АНИЧКА. Такие старички любят только потрогать, пощипать, на грудь твою пялятся, по заднице шлепают.
ЗУЗКА. Это они с голоду. Ужином не наешься, выпьешь пива, и сразу тебя общаться тянет.
МАРТА. А этот Фирасек, кажется, его Фирасек зовут, спросил: «Барышня, почему вы носите бюстгальтер?»
ЗУЗКА. Это был тонкий намек.
ЗИТА. Господи, сколько лет мы с вами знакомы, но мне ни разу в голову не пришло, что вы — зрелые женщины на выданье. С этим нужно что-то делать. Я получила в наследство большое состояние. До самой смерти можно не работать. Бог благословил меня таким богатством, и я направлю его на дела, угодные Богу…
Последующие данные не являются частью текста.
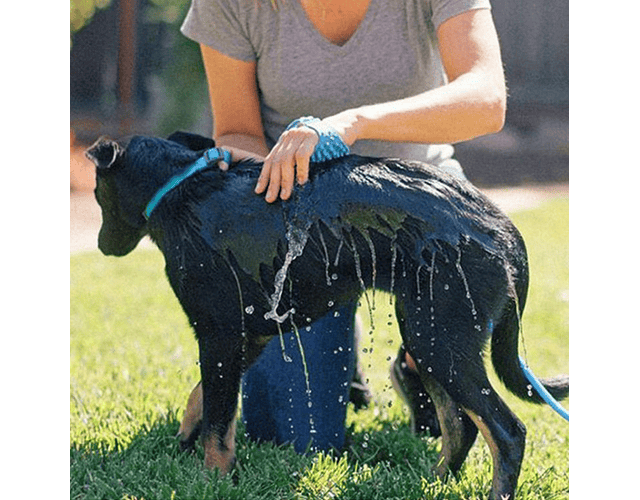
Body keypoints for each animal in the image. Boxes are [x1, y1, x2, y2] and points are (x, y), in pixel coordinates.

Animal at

МАРТА. Мамочка, дорогая, хорошо бы мы у тебя жили, ходили бы на концерты в длинных платьях…
АНИЧКА. Или одни на пляж, в купальниках…
ЗИТА. Не знаю, как бы вам у меня понравилось.
ЗУЗКА. Мамочка, дорогая, директриса нас наверняка отпустит. У нее же больше места будет. А мы себя хорошо вести будем. Я была на концерте всего два раза в жизни. Туда ходят красивые мужчины.
АНИЧКА. И я была раз на концерте. Восхитительный дирижер. Ужасно красивый, мы его сзади видели, он только иногда лицом поворачивался. Не представляю, как может народиться такое великолепие. Только палочкой махнул, всё сразу загудело, будто гром прогремел, все сразу заиграли, а у дирижера волосы на лицо упали…
МАРТА. Он ужасно переживал.
АНИЧКА. Такое вот было исполнение.
ЗУЗКА. А мне и в лес хотелось бы сходить.
АНИЧКА. К роднику. Мы бы там наверняка какое-нибудь лесное животное увидели.
ЗУЗКА. В лесу — даже оленя.
МАРТА. Он на полянке пасется, во всем своем великолепии красуется. Рога торчат, как дерево.
АНИЧКА. Иногда он на полянке со всей семьей, с женой и с детьми, с маленькими оленятами, они еще молоко сосут. А вы слышали, как олень ревет? (Ревет, подражая оленю.)